■ Text excerpt ■

Recently, a new class of organic/inorganic hybrid materials has received extensive attention due to their simple synthesis and their possession of both organic and inorganic constituents. More importantly, these support materials possess better thermal and mechanical stability during reaction. In previous works, a series of organic polystyrene–inorganic zirconium phosphate hybrid materials, including zirconium oligostyrenylphosphonate-phosphate (ZSPP) [15], zirconium poly(styrene-isopropenyl-phosphonate)-phosphate (ZPS-IPPA) [16], and zirconium poly(styrene-phenylvinyl-phosphonate)-phosphate (ZPS-PVPA) [17,18,19], were reported by our group. These hybrid materials, which were frequently functionalized on the benzene ring in the organic component, have been demonstrated to be a versatile support to immobilize homogeneous chiral Mn^III (salen) complexes. The corresponding works demonstrated that ZPS-PVPA-based catalyst can effectively catalyze α-methylstyrene and indene, especially α-methylstyrene, with a conversion and enantioselectivity of 99%. However, when the substrate is styrene, ees were not satisfactory.

Items from a dataset:
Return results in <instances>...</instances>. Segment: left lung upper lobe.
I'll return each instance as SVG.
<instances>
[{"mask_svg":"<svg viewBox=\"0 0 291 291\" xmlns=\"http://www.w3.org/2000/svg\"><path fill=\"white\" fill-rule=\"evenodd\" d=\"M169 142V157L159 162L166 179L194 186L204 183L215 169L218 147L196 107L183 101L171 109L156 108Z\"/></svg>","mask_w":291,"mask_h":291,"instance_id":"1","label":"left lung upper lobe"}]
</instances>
...
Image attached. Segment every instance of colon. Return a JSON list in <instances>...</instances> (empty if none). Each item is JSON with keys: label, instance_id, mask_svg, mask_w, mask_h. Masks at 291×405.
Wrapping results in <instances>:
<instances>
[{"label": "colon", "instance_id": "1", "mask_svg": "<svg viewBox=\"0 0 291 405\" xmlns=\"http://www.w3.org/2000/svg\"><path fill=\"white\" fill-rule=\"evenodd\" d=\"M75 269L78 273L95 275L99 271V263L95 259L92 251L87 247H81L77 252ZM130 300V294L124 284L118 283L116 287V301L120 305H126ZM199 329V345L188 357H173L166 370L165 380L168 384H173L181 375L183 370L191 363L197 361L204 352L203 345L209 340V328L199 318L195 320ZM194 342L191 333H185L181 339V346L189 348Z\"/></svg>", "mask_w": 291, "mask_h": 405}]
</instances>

■ Challenge A ■
Rewrite the paragraph beginning "Recently, a new class of organic/inorganic hybrid materials" from the text on hybrid catalyst supports as a short bulleted list that keeps its main facts.
■ Challenge B ■
Carry the text on zirconium phosphate hybrid catalyst supports forward by a few sentences, starting after its last sentence.

■ Task response A ■
- Organic/inorganic hybrid materials have drawn wide attention because they are simple to synthesize and contain both organic and inorganic constituents.
- As supports, they offer better thermal and mechanical stability during reaction.
- The group previously reported several organic polystyrene–inorganic zirconium phosphate hybrids: ZSPP, ZPS-IPPA, and ZPS-PVPA.
- These materials, often functionalized on the benzene ring of the organic component, proved versatile supports for immobilizing homogeneous chiral Mn^III (salen) complexes.
- The ZPS-PVPA-based catalyst worked well on α-methylstyrene and indene, reaching 99% conversion and enantioselectivity with α-methylstyrene.
- With styrene as the substrate, the ees were unsatisfactory.

■ Task response B ■
Furthermore, no attempts were made using new amino-modified organic polystyrene–inorganic zirconium phosphate hybrid material as catalyst supports, where amino-functionalization occurs on the inorganic zirconium phosphate rather than the organic benzene ring, and none were made using new amino-modified organic polystyrene-inorganic zirconium phosphate hybrid materials for the immobilization of chiral Mn^III (salen) complexes. Compared with earlier reports, one of the biggest benefits of the new method is the avoidance of carcinogenic chloromethyl ether during the functionalization of hybrid materials. In addition, the new hybrid material was obtained under mild conditions and had fewer reaction steps during functionalization.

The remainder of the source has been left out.